Posterior median or simulations?

Is there an easy way to grab the posterior median?

For example, I had a fitted stan model called “fit” with a vector parameter called “p”, and I grabbed its median as follows:

sims <- extract(fit)
p_median <- apply(sims$p, 2, median)

But this is awkward because I would have to do it differently if p were a scalar or a 2-d array.

I’d like a function that would operate like this:

medians <- extract(fit, operation=“median”)
p_median <- medians$p

Similarly, I’d like to be able to grab a single posterior simulation, something like this:

sims <- extract(fit, operation=“simulations”)
p_first_draw <- sims[[1]]
p_second_draw <- sims[[2]]
. . .
p_4000th_draw <- sims[[4000]]

These sorts of things come up all the time, and I find it very awkward to have to sift through the parameters.

You might find it easier to get a vector medians from summary rather than extract with

medians <- summary(fit)$summary[ , "50%"]

but if you want the realization of particular iterations, then you should be working with it as a matrix

sims <- as.matrix(fit)

Ben:

I know about sims <- as.matrix(fit) but my problem with that is that it creates a combined list, e.g., a[1], a[2], …, a[50], b[1], b[2], …, b[50], c[1,1], … c[4,5], rho, sigma. Or whatever. But I’d like to access these (the medians or a single simulation draw) as a, b, c, rho, sigma, each with its correct dimensions.

That is not so easy the way things get stored now, but it is one of the things to be implemented for rstan3 once it becomes possible on the R side to figure out what type and dimensions the Stan declarations were.
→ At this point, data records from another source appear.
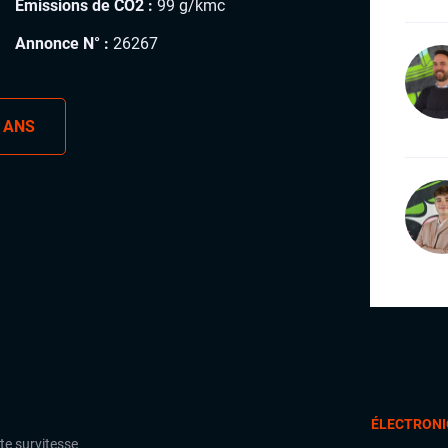
Émissions de CO2 :
99 g/kmc
Annonce N° :
26267
 ANS
ÉLECTRONI
te survitesse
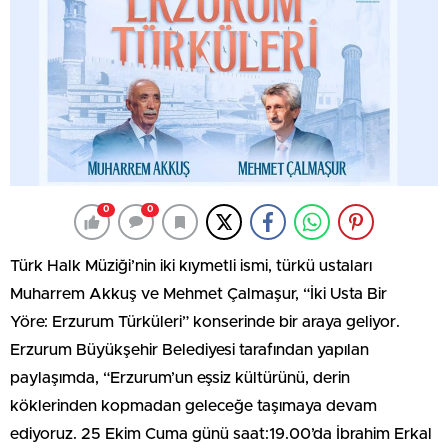
0
0
Türk Halk Müziği’nin iki kıymetli ismi, türkü ustaları
Muharrem Akkuş ve Mehmet Çalmaşur, “İki Usta Bir
Yöre: Erzurum Türküleri” konserinde bir araya geliyor.
Erzurum Büyükşehir Belediyesi tarafından yapılan
paylaşımda, “Erzurum’un eşsiz kültürünü, derin
köklerinden kopmadan geleceğe taşımaya devam
ediyoruz. 25 Ekim Cuma günü saat:19.00’da İbrahim Erkal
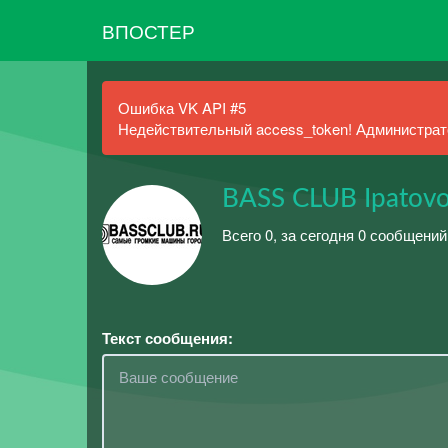
ВПОСТЕР
Ошибка VK API #5
Недействительный access_token! Администрато
BASS CLUB Ipatov
Всего 0, за сегодня 0 сообщений
Текст сообщения:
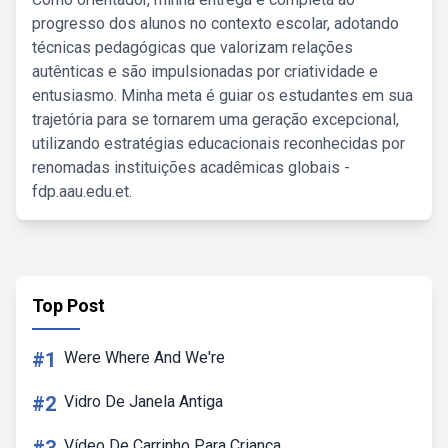
progresso dos alunos no contexto escolar, adotando
técnicas pedagógicas que valorizam relações
autênticas e são impulsionadas por criatividade e
entusiasmo. Minha meta é guiar os estudantes em sua
trajetória para se tornarem uma geração excepcional,
utilizando estratégias educacionais reconhecidas por
renomadas instituições acadêmicas globais -
fdp.aau.edu.et.
Top Post
#1
Were Where And We're
#2
Vidro De Janela Antiga
Vídeo De Carrinho Para Criança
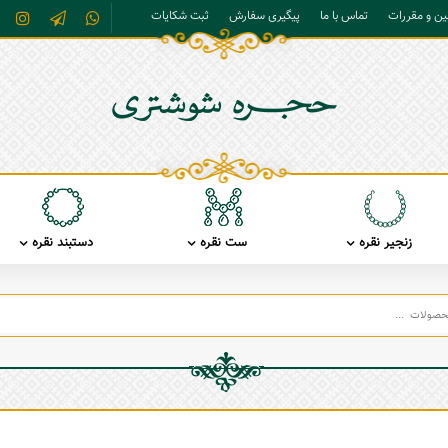
نین و مقررات
تماس با ما
پیگیری سفارش
ثبت شکایات
زنجیر نقره
ست نقره
دستبند نقره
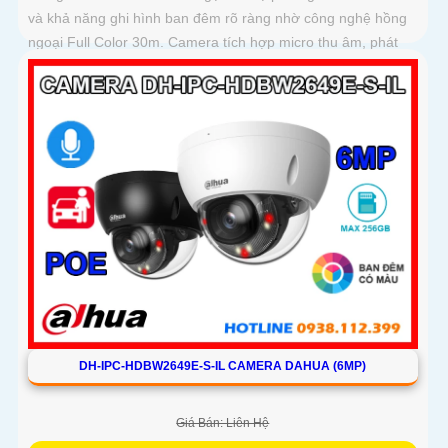
và khả năng ghi hình ban đêm rõ ràng nhờ công nghệ hồng
ngoại Full Color 30m. Camera tích hợp micro thu âm, phát
hiện chính xác người và phương tiện, hỗ trợ thẻ nhớ lên đến
256GB, đảm bảo ghi hình liên tục và hiệu quả
DH-IPC-HDBW2649E-S-IL CAMERA DAHUA (6MP)
Giá Bán: Liên Hệ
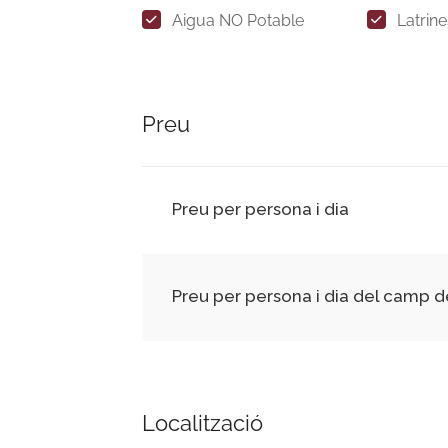
Aigua NO Potable
Latrin
Preu
Preu per persona i dia
Preu per persona i dia del camp d
Localització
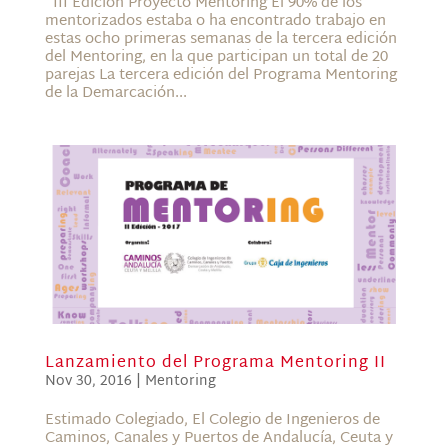
III Edición Proyecto Mentoring El 90% de los
mentorizados estaba o ha encontrado trabajo en
estas ocho primeras semanas de la tercera edición
del Mentoring, en la que participan un total de 20
parejas La tercera edición del Programa Mentoring
de la Demarcación...
Lanzamiento del Programa Mentoring II
Nov 30, 2016
|
Mentoring
Estimado Colegiado, El Colegio de Ingenieros de
Caminos, Canales y Puertos de Andalucía, Ceuta y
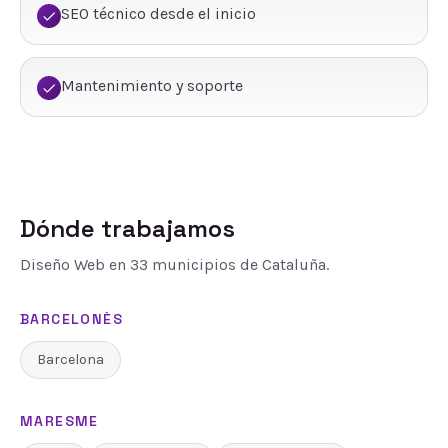
SEO técnico desde el inicio
Mantenimiento y soporte
Dónde trabajamos
Diseño Web
en
33
municipios de Cataluña.
BARCELONÈS
Barcelona
MARESME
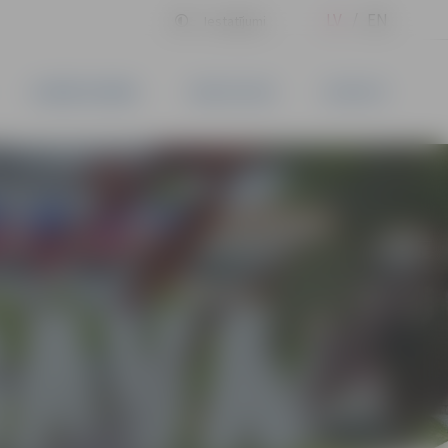
LV
EN
Iestatījumi
UZŅĒMĒJDARBĪBA
PAKALPOJUMI
KONTAKTI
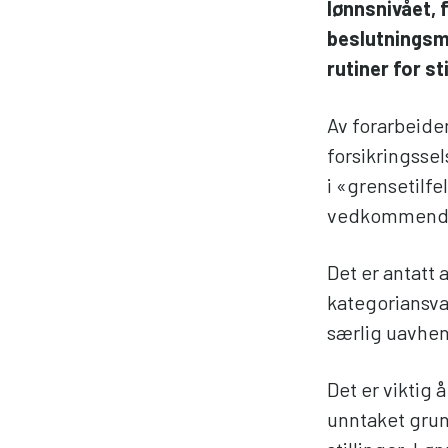
lønnsnivået, 
beslutningsm
rutiner for st
Av forarbeide
forsikringsse
i «grensetilfe
vedkommende s
Det er antatt 
kategoriansva
særlig uavheng
Det er viktig 
unntaket grun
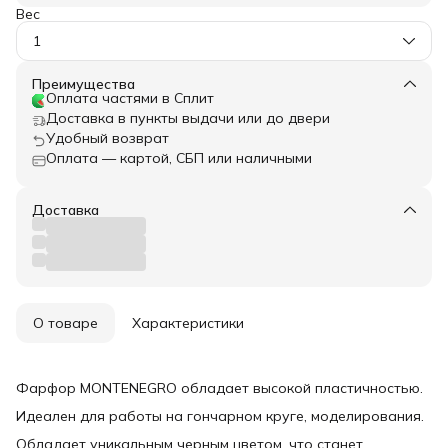
Вес
1
Преимущества
Оплата частями в Сплит
Доставка в пункты выдачи или до двери
Удобный возврат
Оплата — картой, СБП или наличными
Доставка
О товаре
Характеристики
Фарфор MONTENEGRO обладает высокой пластичностью.
Идеален для работы на гончарном круге, моделирования.
Обладает уникальным черным цветом, что станет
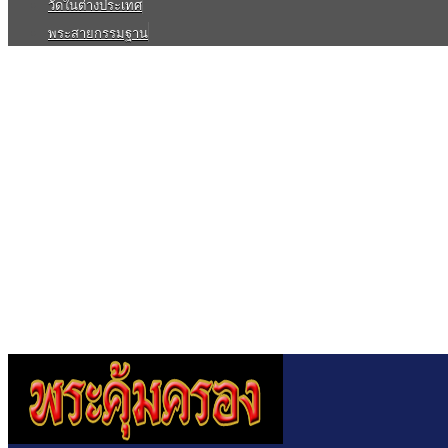
วัดในต่างประเทศ
พระสายกรรมฐาน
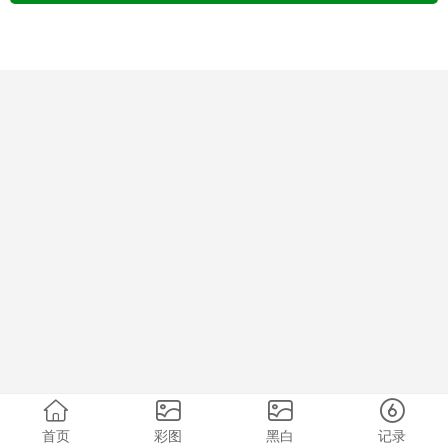
首页
彩图
黑白
记录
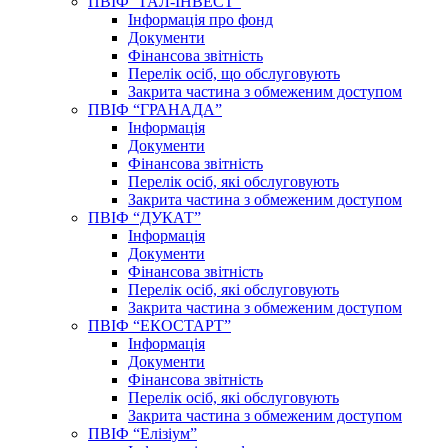
ПВІФ “ГАЛ-ІНВЕСТ”
Інформація про фонд
Документи
Фінансова звітність
Перелік осіб, що обслуговують
Закрита частина з обмеженим доступом
ПВІФ “ГРАНАДА”
Інформація
Документи
Фінансова звітність
Перелік осіб, які обслуговують
Закрита частина з обмеженим доступом
ПВІФ “ДУКАТ”
Інформація
Документи
Фінансова звітність
Перелік осіб, які обслуговують
Закрита частина з обмеженим доступом
ПВІФ “ЕКОСТАРТ”
Інформація
Документи
Фінансова звітність
Перелік осіб, які обслуговують
Закрита частина з обмеженим доступом
ПВІФ “Елізіум”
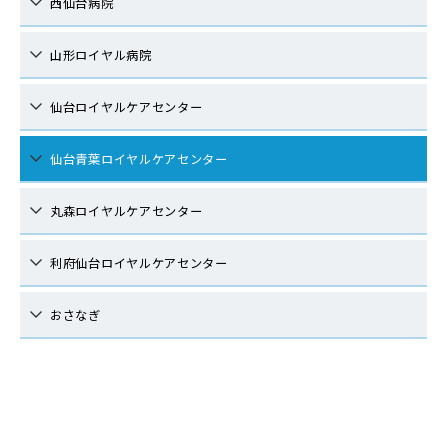
西仙台病院
山形ロイヤル病院
仙台ロイヤルケアセンター
仙台青葉ロイヤルケアセンター
丸森ロイヤルケアセンター
利府仙台ロイヤルケアセンター
おさなぎ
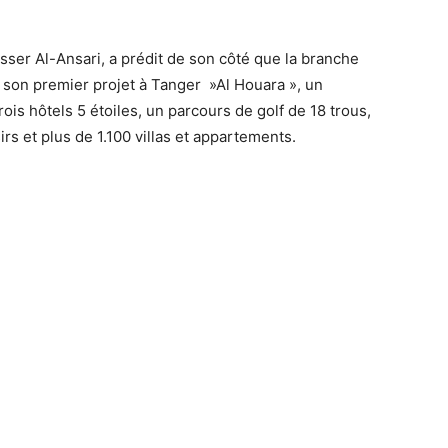
sser Al-Ansari, a prédit de son côté que la branche
 son premier projet à Tanger »Al Houara », un
is hôtels 5 étoiles, un parcours de golf de 18 trous,
rs et plus de 1.100 villas et appartements.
But it can be done now, sort of. If you relist the medians (or anything else),

medians <- summary(fit)$summary[ , "50%"]
relist(medians, skeleton = get_inits(fit)[[1]])

using the list of initial values to provide the structure.

Just to be clear on the specs:

I will use the term “parameter” to refer to a named parameter. For example, if “a” is a vector of length 10, then “a” is one parameter. I would not refer to “a[3]” as a parameter but rather as an element of the parameter “a”. I think the integrity of the named parameter is a key part of Stan being a probabilistic programming language.

Suppose we fit a Stan model with 3 parameters:

parameters {
vector[10] a;
real b[3,5];
real<lower=0> sigma;
}

We fit the model and get a stanfit object, which I’ll call “fit”.

So here’s what I’d like:

We’d have a function called “extract” (or something like that) which would take 2 arguments: the stanfit object and an instruction of what to pull out. Thus, extract <- function(stanfit, operation, …), where … are arguments to operation.

For example:

foo <- extract(fit, operation=sample, 44)

would return a list of length 3. The first element of the list would be named “a” and would be a vector of length 10, with the values of the 44th draw of “a” from the posterior. The second element of the list would be named “b” and would be an array of dimension [3,5], etc.

For another example,

foo <- extract(fit, operation=“median”)

would return a list of length 3. The first element of the list would be named “a” and would be a vector of length 10, corresponding to the elementwise posterior median of this parameter. The second element of the list would be named “b” and would be an array of dimension [3,5], etc.

Or:

foo <- extract(fit, operation=“quantile”, 0.80)

would return a list where each item is the elementwise 80% quantile from the posterior simulation.

I’m no expert on what is good R practice. Perhaps it would make more sense to have two functions, one for posterior draws and another for posterior summaries. It could go either way.

One thing that seems clear, though, is that everything would be done in an elementwise way. This is the “probabilistic programming” thing where, after fitting the Stan model, we can directly grab items that are the same size and shape as the “a”, “b”, and “sigma” in the model.

This has been coming up in just about every example I’ve been doing.

It looks like from Ben’s last reply that there might be a way to hack together this function using relists of some sort? If so, I think it would be a good idea for us to create the function as then we can all use it while we await cleaner future versions.